La pénurie de carburant à Ndjamena

Avoir un peu de carburant dans le réservoir est un véritable parcours de combattant ce dernier temps à Ndjamena. Les interminables files d’attentes devant les rares stations services encore opérationnelles laisse à désirer. Pourtant malgré l’annonce de la révision des machines de la raffinerie de DJarmaya, le carburant nécessaire est toujours fourni d’après la SHT (Société des Hydrocarbure du Tchad). Cependant force est de constater que le carburant est soudain devenu rare et se vend au prix d’or : 1000f voire 1500f le litre (soit le double ou le triple du prix habituelle) chez certains spéculateurs.

Comme d’habitude les commerçants véreux bien connus car proches du pouvoir, experts en création de pénuries artificielles de toutes espèces tiennent tête au gouvernement. Pour faire face à cette entêtement or norme, l’Etat est obligé de mobiliser les forces de l’ordre pour convoyer les citernes dès leur sortie de la raffinerie jusqu’aux destinations indiquées ainsi que la justice pour pénaliser les auteurs de spéculation. Dans la foulé, il a été décidé que seul cinquante-quatre stations services sont autorisées à ravitailler rien que les véhicules et motos tendis que les trois cent autres jugées anarchiques doivent purement et simplement disparaitre. L’ordre semble être rétabli en ce qui concerne le prix de vente à la pompe mais la suppression des trois cents quelques stations joue sur la disponibilité du carburant dans les zones non couvertes par les cinquante-quatre stations élues.
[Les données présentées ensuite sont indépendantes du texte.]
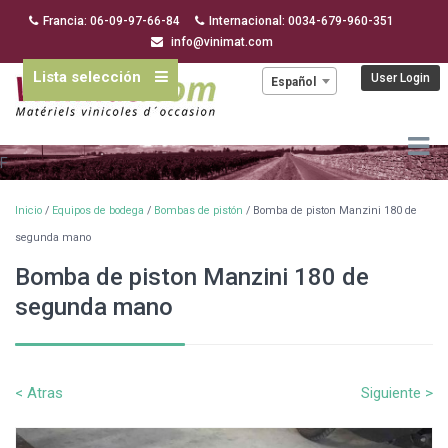
Francia: 06-09-97-66-84
Internacional: 0034-679-960-351
info@vinimat.com
Lista selección
Idioma:
User Login
Español
F
Inicio
/
Equipos de bodega
/
Bombas de pistón
/ Bomba de piston Manzini 180 de
segunda mano
Bomba de piston Manzini 180 de
segunda mano
< Atras
Siguiente >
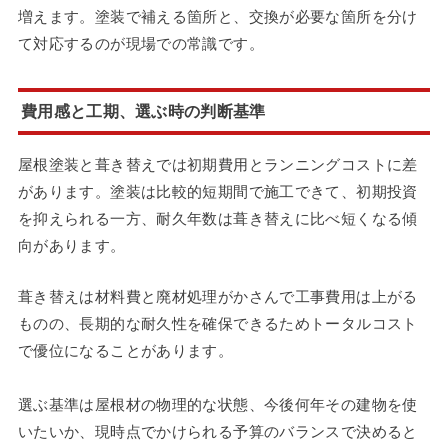
増えます。塗装で補える箇所と、交換が必要な箇所を分け
て対応するのが現場での常識です。
費用感と工期、選ぶ時の判断基準
屋根塗装と葺き替えでは初期費用とランニングコストに差
があります。塗装は比較的短期間で施工できて、初期投資
を抑えられる一方、耐久年数は葺き替えに比べ短くなる傾
向があります。
葺き替えは材料費と廃材処理がかさんで工事費用は上がる
ものの、長期的な耐久性を確保できるためトータルコスト
で優位になることがあります。
選ぶ基準は屋根材の物理的な状態、今後何年その建物を使
いたいか、現時点でかけられる予算のバランスで決めると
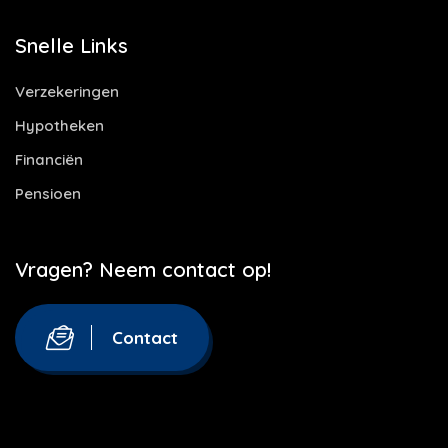
Snelle Links
Verzekeringen
Hypotheken
Financiën
Pensioen
Vragen? Neem contact op!
Contact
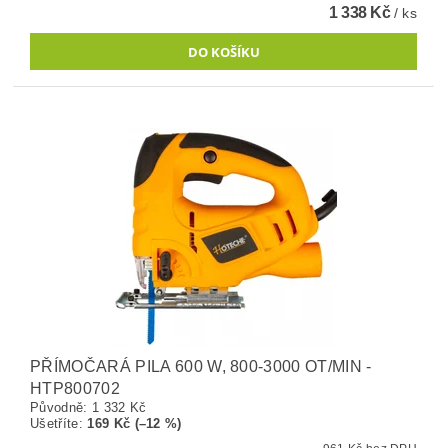
1 338 Kč
/ ks
PŘÍMOČARÁ PILA 600 W, 800-3000 OT/MIN -
HTP800702
Původně:
1 332 Kč
Ušetříte
:
169 Kč (–12 %)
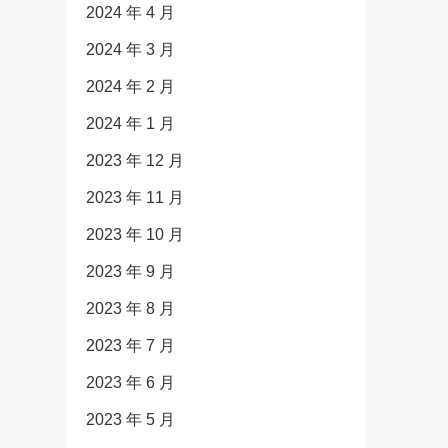
2024 年 4 月
2024 年 3 月
2024 年 2 月
2024 年 1 月
2023 年 12 月
2023 年 11 月
2023 年 10 月
2023 年 9 月
2023 年 8 月
2023 年 7 月
2023 年 6 月
2023 年 5 月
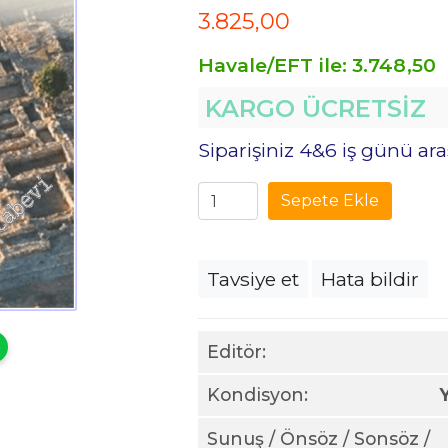
3.825
,00
Havale/EFT ile:
3.748
,50
KARGO ÜCRETSİZ
Siparişiniz 4&6 iş günü a
Sepete Ekle
Tavsiye et
Hata bildir
Editör:
Kondisyon:
Sunuş / Önsöz / Sonsöz /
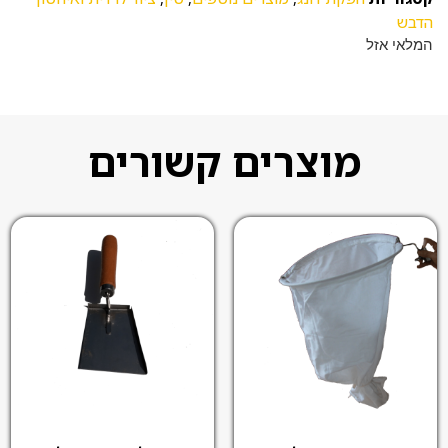
הדבש
המלאי אזל
מוצרים קשורים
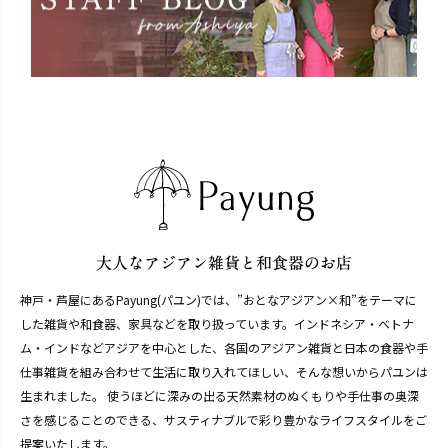
神戸・芦屋にあるPayung(パユン)では、”おとなアジアン×和”をテーマに
した雑貨や和食器、家具などを取り扱っています。インドネシア・ベトナ
ム・インドなどアジアを中心とした、各国のアジアン雑貨と日本の食器や手
仕事雑貨を組み合わせて生活に取り入れてほしい、そんな想いからパユンは
生まれました。 使うほどに深みの出る天然素材のぬくもりや手仕事の奥深
さを感じることのできる、サスティナブルで彩り豊かなライフスタイルをご
提案いたします。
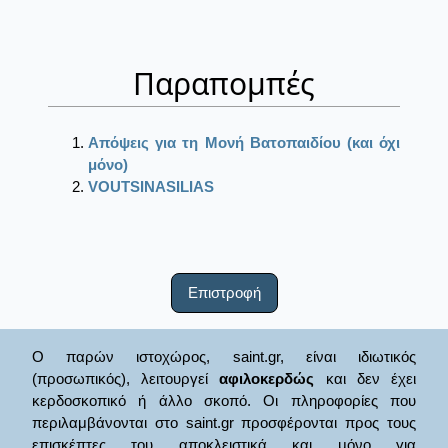
Παραπομπές
Απόψεις για τη Μονή Βατοπαιδίου (και όχι
μόνο)
VOUTSINASILIAS
Επιστροφή
Ο παρών ιστοχώρος, saint.gr, είναι ιδιωτικός
(προσωπικός), λειτουργεί
αφιλοκερδώς
και δεν έχει
κερδοσκοπικό ή άλλο σκοπό. Οι πληροφορίες που
περιλαμβάνονται στο saint.gr προσφέρονται προς τους
επισκέπτες του αποκλειστικά και μόνο για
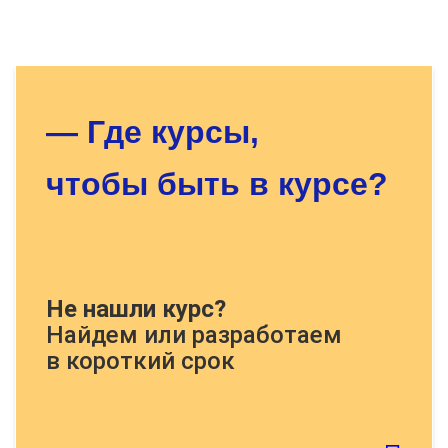
Оставьте заявку - мы найдём
для Вас нужный курс!
— Где курсы,
чтобы быть в курсе?
Докажите, что Вы человек, решите
Не нашли курс?
пример:
Найдем или разработаем
в короткий срок
Если картинку тяжело распознать - обновите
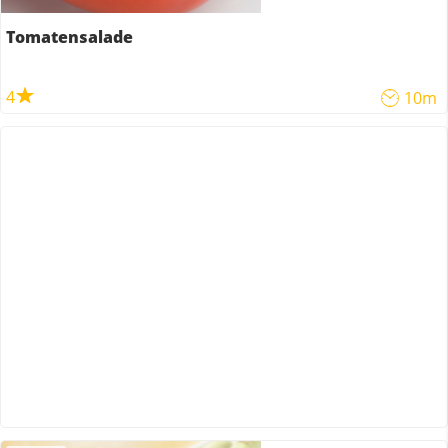
Tomatensalade
4
10m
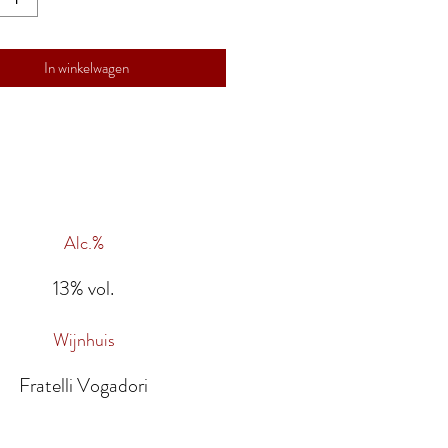
In winkelwagen
Alc.%
13% vol.
Wijnhuis
Fratelli Vogadori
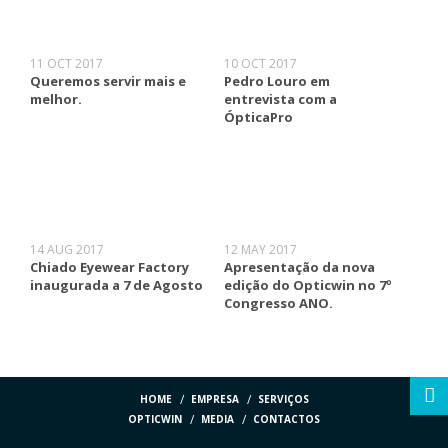
11 OCT 2017
10 OCT 2017
Queremos servir mais e
Pedro Louro em
melhor.
entrevista com a
ÓpticaPro
14 AUG 2017
12 MAY 2017
Chiado Eyewear Factory
Apresentação da nova
inaugurada a 7 de Agosto
edição do Opticwin no 7º
Congresso ANO.
HOME
EMPRESA
SERVIÇOS
OPTICWIN
MEDIA
CONTACTOS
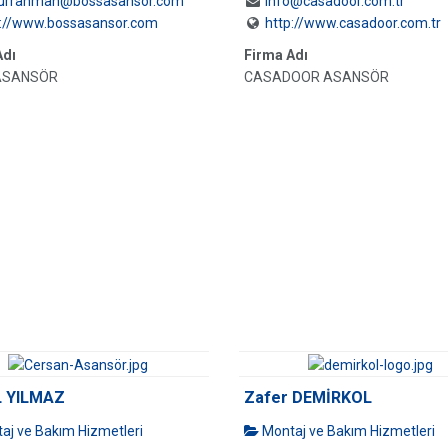
urrahman@bossasansor.com
info@casadoor.com.tr
p://www.bossasansor.com
http://www.casadoor.com.tr
Adı
Firma Adı
ASANSÖR
CASADOOR ASANSÖR
 YILMAZ
Zafer DEMİRKOL
aj ve Bakım Hizmetleri
Montaj ve Bakım Hizmetleri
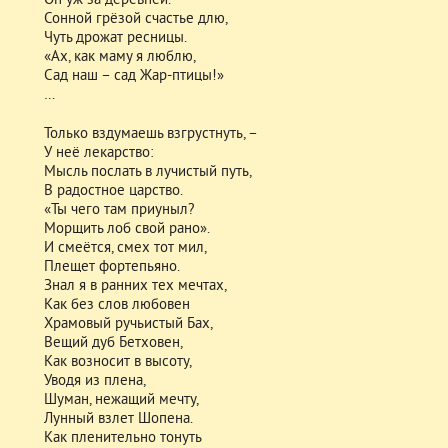
Он уж за деревней.
Сонной грёзой счастье длю,
Чуть дрожат ресницы.
«Ах, как маму я люблю,
Сад наш – сад Жар-птицы!»
…
Только вздумаешь взгрустнуть, –
У неё лекарство:
Мысль послать в лучистый путь,
В радостное царство.
«Ты чего там приуныл?
Морщить лоб свой рано».
И смеётся, смех тот мил,
Плещет фортепьяно.
Знал я в ранних тех мечтах,
Как без слов любовен
Храмовый ручьистый Бах,
Вещий дуб Бетховен,
Как возносит в высоту,
Уводя из плена,
Шуман, нежащий мечту,
Лунный взлет Шопена.
Как пленительно тонуть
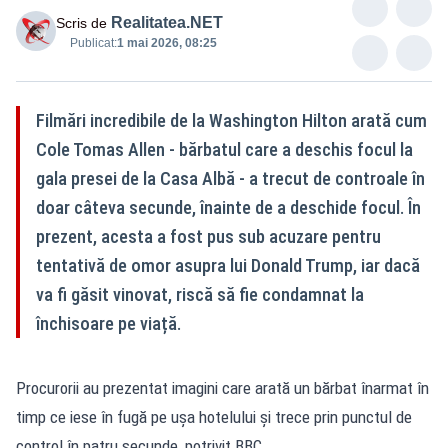
Realitatea.NET
Scris de
Publicat:
1 mai 2026, 08:25
Filmări incredibile de la Washington Hilton arată cum
Cole Tomas Allen - bărbatul care a deschis focul la
gala presei de la Casa Albă - a trecut de controale în
doar câteva secunde, înainte de a deschide focul. În
prezent, acesta a fost pus sub acuzare pentru
tentativă de omor asupra lui Donald Trump, iar dacă
va fi găsit vinovat, riscă să fie condamnat la
închisoare pe viață.
Procurorii au prezentat imagini care arată un bărbat înarmat în
timp ce iese în fugă pe ușa hotelului și trece prin punctul de
control în patru secunde, potrivit BBC.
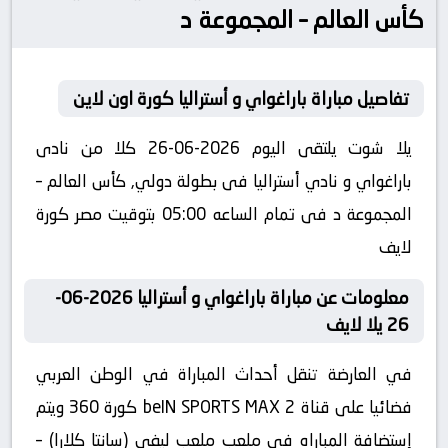
كأس العالم – المجموعة د
تفاصيل مباراة باراغواي و أستراليا كورة اون لاين
يلا شوت يلتقى اليوم 2026-06-26 كلا من نادى
باراغواي و نادي أستراليا فى بطولة دولي, كأس العالم –
المجموعة د فى تمام الساعه 05:00 بتوقيت مصر كورة
لايف
معلومات عن مباراة باراغواي و أستراليا 2026-06-
26 يلا لايف
في العارضة تنقل أحداث المباراة في الوطن العربي
فضائيا على قناة beIN SPORTS MAX 2 كورة 360 ويتم
إستضافة المباراه في ملعب ملعب ليفي (سانتا كلارا) –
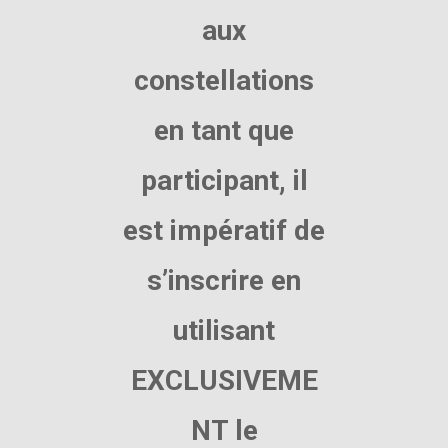
aux
constellations
en tant que
participant, il
est impératif de
s’inscrire en
utilisant
EXCLUSIVEME
NT le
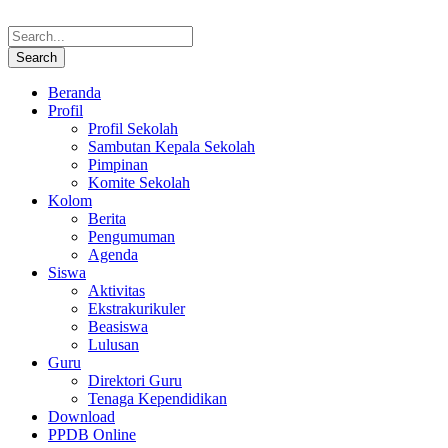
Beranda
Profil
Profil Sekolah
Sambutan Kepala Sekolah
Pimpinan
Komite Sekolah
Kolom
Berita
Pengumuman
Agenda
Siswa
Aktivitas
Ekstrakurikuler
Beasiswa
Lulusan
Guru
Direktori Guru
Tenaga Kependidikan
Download
PPDB Online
Etant donner que le carburant n’est plus servi dans de bidons et autres récipients pour éviter les stocks abusifs, les ménages et les petite entreprises qui s’approvisionnent par ces moyens ont du plomb dans les ailles. Il est difficile par exemple d’écraser du mil, maïs ou autres céréales aux moulins, de saisir quoi que ce soit ou de se connecter à l’internet dans un cyber café simplement parce qu’’il n’y pas de carburant dans le groupe électrogène et si par hasard on a la chance d’avoir ce services c’est à un prix élevé et non négociable .

La police et la gendarmerie accompagnées des agents du ministère du commerce fouillent dans les domiciles garages et entrepôts pour dénicher et saisir les citernes de carburant stocker par les commerçants et les remettre ce sur le marché. Par la même occasion, les auteurs seront puni conforment à la loi. A titre d’exemple, la station TOTAL de djarie est déjà pénalisée.

Entre temps ,les N’Djaménois doivent parcourir la ville à la recherche du carburant continuer par faire la queue devant les stations, manger du riz ,des haricots, patate… et à écrire au stylo en attendant les bons jours.